[[ DATA SECTION open ]]

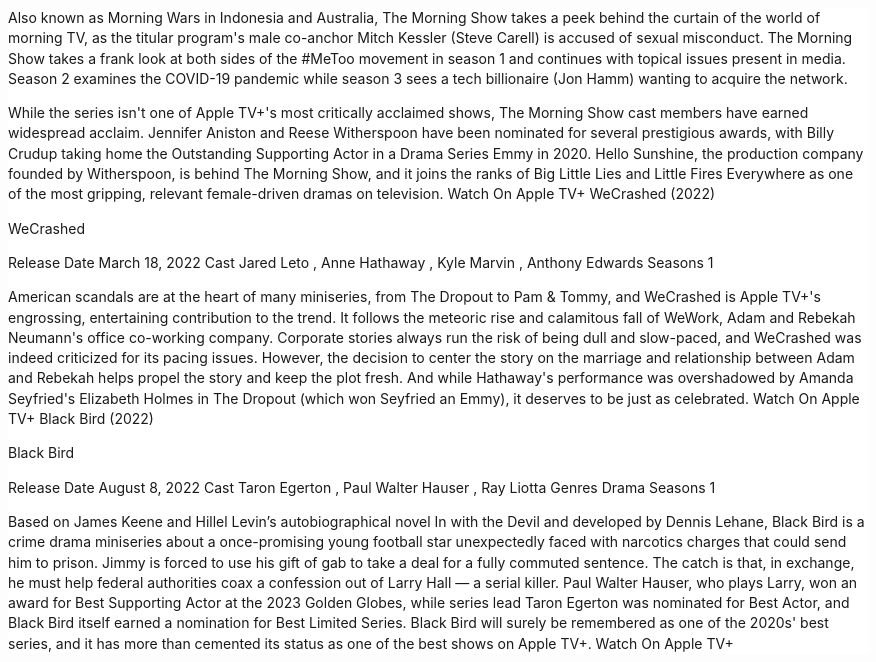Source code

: 


 Also known as Morning Wars in Indonesia and Australia, The Morning Show takes a peek behind the curtain of the world of morning TV, as the titular program&#39;s male co-anchor Mitch Kessler (Steve Carell) is accused of sexual misconduct. The Morning Show takes a frank look at both sides of the #MeToo movement in season 1 and continues with topical issues present in media. Season 2 examines the COVID-19 pandemic while season 3 sees a tech billionaire (Jon Hamm) wanting to acquire the network.


While the series isn&#39;t one of Apple TV&#43;&#39;s most critically acclaimed shows, The Morning Show cast members have earned widespread acclaim. Jennifer Aniston and Reese Witherspoon have been nominated for several prestigious awards, with Billy Crudup taking home the Outstanding Supporting Actor in a Drama Series Emmy in 2020. Hello Sunshine, the production company founded by Witherspoon, is behind The Morning Show, and it joins the ranks of Big Little Lies and Little Fires Everywhere as one of the most gripping, relevant female-driven dramas on television.
Watch On Apple TV&#43;
WeCrashed (2022)


 







 WeCrashed 

 Release Date   March 18, 2022    Cast   Jared Leto , Anne Hathaway , Kyle Marvin , Anthony Edwards    Seasons   1    




 American scandals are at the heart of many miniseries, from The Dropout to Pam &amp; Tommy, and WeCrashed is Apple TV&#43;&#39;s engrossing, entertaining contribution to the trend. It follows the meteoric rise and calamitous fall of WeWork, Adam and Rebekah Neumann&#39;s office co-working company.
Corporate stories always run the risk of being dull and slow-paced, and WeCrashed was indeed criticized for its pacing issues. However, the decision to center the story on the marriage and relationship between Adam and Rebekah helps propel the story and keep the plot fresh. And while Hathaway&#39;s performance was overshadowed by Amanda Seyfried&#39;s Elizabeth Holmes in The Dropout (which won Seyfried an Emmy), it deserves to be just as celebrated.
Watch On Apple TV&#43;
Black Bird (2022)
        

 Black Bird 

 Release Date   August 8, 2022    Cast   Taron Egerton , Paul Walter Hauser , Ray Liotta    Genres   Drama    Seasons   1    




 Based on James Keene and Hillel Levin’s autobiographical novel In with the Devil and developed by Dennis Lehane, Black Bird is a crime drama miniseries about a once-promising young football star unexpectedly faced with narcotics charges that could send him to prison. Jimmy is forced to use his gift of gab to take a deal for a fully commuted sentence. The catch is that, in exchange, he must help federal authorities coax a confession out of Larry Hall — a serial killer.
Paul Walter Hauser, who plays Larry, won an award for Best Supporting Actor at the 2023 Golden Globes, while series lead Taron Egerton was nominated for Best Actor, and Black Bird itself earned a nomination for Best Limited Series. Black Bird will surely be remembered as one of the 2020s&#39; best series, and it has more than cemented its status as one of the best shows on Apple TV&#43;.
Watch On Apple TV&#43;
            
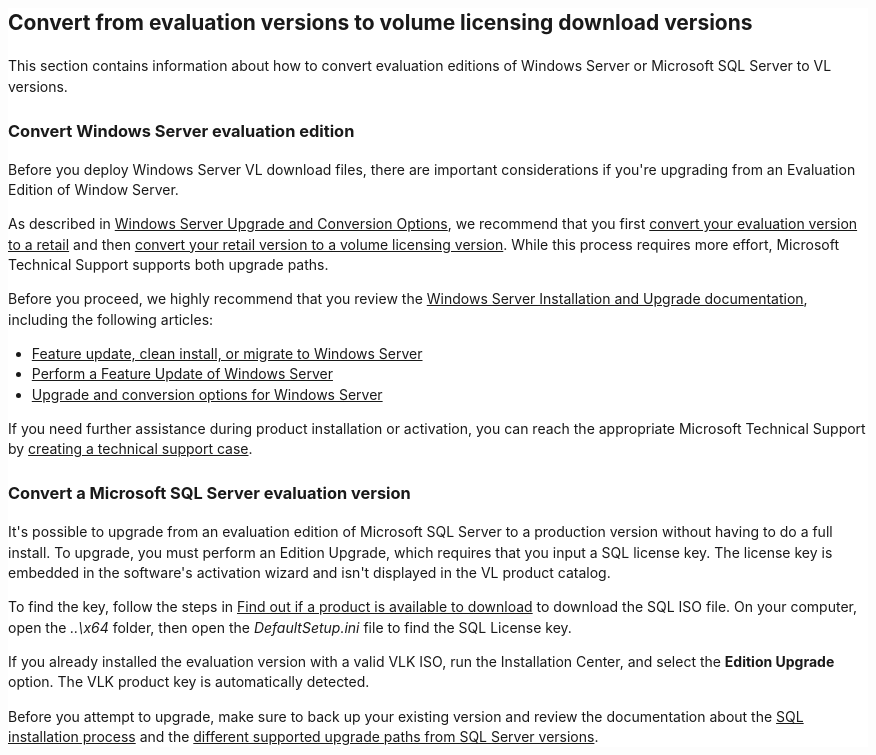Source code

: ## Convert from evaluation versions to volume licensing download versions

This section contains information about how to convert evaluation editions of Windows Server or Microsoft SQL Server to VL versions.

### Convert Windows Server evaluation edition

Before you deploy Windows Server VL download files, there are important considerations if you're upgrading from an Evaluation Edition of Window Server.

As described in [Windows Server Upgrade and Conversion Options](/windows-server/get-started/upgrade-conversion-options), we recommend that you first [convert your evaluation version to a retail](/windows-server/get-started/supported-upgrade-paths#converting-a-current-evaluation-version-to-a-current-retail-version) and then [convert your retail version to a volume licensing version](/windows-server/get-started/supported-upgrade-paths#converting-a-current-retail-version-to-a-current-volume-licensed-version). While this process requires more effort, Microsoft Technical Support supports both upgrade paths.

Before you proceed, we highly recommend that you review the [Windows Server Installation and Upgrade documentation](/windows-server/get-started/installation-and-upgrade), including the following articles:

- [Feature update, clean install, or migrate to Windows Server](/windows-server/get-started/install-upgrade-migrate)
- [Perform a Feature Update of Windows Server](/windows-server/get-started/perform-in-place-upgrade)
- [Upgrade and conversion options for Windows Server](/windows-server/get-started/upgrade-conversion-options)

If you need further assistance during product installation or activation, you can reach the appropriate Microsoft Technical Support by [creating a technical support case](https://support.serviceshub.microsoft.com/supportforbusiness/create).

### Convert a Microsoft SQL Server evaluation version

It's possible to upgrade from an evaluation edition of Microsoft SQL Server to a production version without having to do a full install. To upgrade, you must perform an Edition Upgrade, which requires that you input a SQL license key. The license key is embedded in the software's activation wizard and isn't displayed in the VL product catalog.

To find the key, follow the steps in [Find out if a product is available to download](#find-out-if-a-product-is-available-to-download) to download the SQL ISO file. On your computer, open the *..\x64* folder, then open the *DefaultSetup.ini* file to find the SQL License key.

If you already installed the evaluation version with a valid VLK ISO, run the Installation Center, and select the **Edition Upgrade** option. The VLK product key is automatically detected.

Before you attempt to upgrade, make sure to back up your existing version and review the documentation about the [SQL installation process](/sql/database-engine/install-windows/install-sql-server?view=sql-server-ver16&preserve-view=true) and the [different supported upgrade paths from SQL Server versions](/sql/database-engine/install-windows/supported-version-and-edition-upgrades-2019?view=sql-server-ver16&preserve-view=true).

[[ DATA SECTION closed ]]

▸ TASK DETAILS:
Above are the records; repeat exactly the lines from the one holding "- [Feature update, clean" down to the one holding "### Convert a", end lines included.

▸ PROBLEM SOLUTION:
- [Feature update, clean install, or migrate to Windows Server](/windows-server/get-started/install-upgrade-migrate)
- [Perform a Feature Update of Windows Server](/windows-server/get-started/perform-in-place-upgrade)
- [Upgrade and conversion options for Windows Server](/windows-server/get-started/upgrade-conversion-options)

If you need further assistance during product installation or activation, you can reach the appropriate Microsoft Technical Support by [creating a technical support case](https://support.serviceshub.microsoft.com/supportforbusiness/create).

### Convert a Microsoft SQL Server evaluation version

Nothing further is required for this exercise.